Shame Competence for Trauma Informed Practitioners Training

Shame has ruled my whole life.
– Anonymous Trauma Survivor

Trauma leads to shame. Trauma determines the content of shame. Shame pushes the body into a traumatic response. The more I learn about the two, the more I am convinced of their deep connection to one another.”
 – Lucia Osborne-Crowley

Training Overview

Despite the clear links between shame and trauma, understanding shame has not traditionally been an explicit focus of trauma-informed approaches. While trauma-informed approaches ask the important question ‘What happened to you?’ (instead of ‘What is wrong with you?’), the shame competent approach additionally asks, ‘What are you experiencing right now?’ This gives practitioners a practical understanding of how to best manage interactions and services to respond appropriately to individuals’ emotional and cognitive states in order to work towards positive outcomes and less disengagement. Professor Luna Dolezal worked in collaboration with the Trauma Informed Plymouth Network (TIPN) to develop this innovative and evidence-based Shame Competence for Trauma Informed Practitioners Training.
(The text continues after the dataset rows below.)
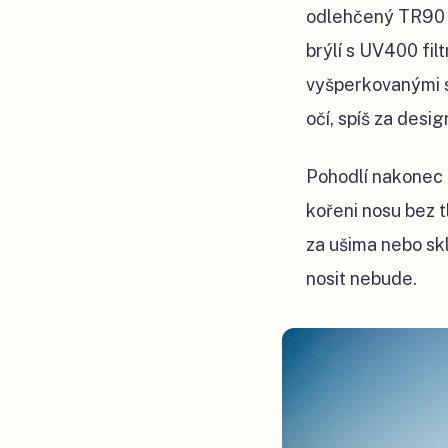
odlehčený TR90 pl
brýlí s UV400 fi
vyšperkovanými sk
očí, spíš za desi
Pohodlí nakonec 
kořeni nosu bez t
za ušima nebo skl
nosit nebude.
The aim of the shame competence training is to enable individuals and organizations to begin to create and systematise nuanced and collaborative understandings of how shame is produced and experienced as a result of particular interactions, experiences, policies and practice, enhancing organizational and individual emotional intelligence, in order to understand the impacts and effects of shame within professional practice.

Length: 1 day
Delivery: in-person (remote option available)
Max participants: 30

Topics covered:

- Why Do We Need to Understand Shame ?
- What is Shame?
- Shame and Trauma
- Hidden Shame and the Shame Compass
- Responding to Shame
- Shame Cycles (Disengagement and Violence)
- Recognising Shaming
- Shame in Organisations

Background & Rationale

Shame and trauma are inextricably bound together. Recent research in trauma studies has argued that “post-traumatic shame” is a key experience that shapes post-trauma states (Theisen-Womersley, 2021), and others have come to theorise and describe PTSD as a “shame disorder” (Herman, 2011). Shame is a world-organising emotion for many trauma survivors, and shame is also behind much of the maladaptive behaviour associated with trauma, PTSD and other post-trauma states. As a result, it is clear that trauma-informed practitioners will benefit from a deeper awareness and understanding of shame, along with competence about how to recognise and manage shame dynamics.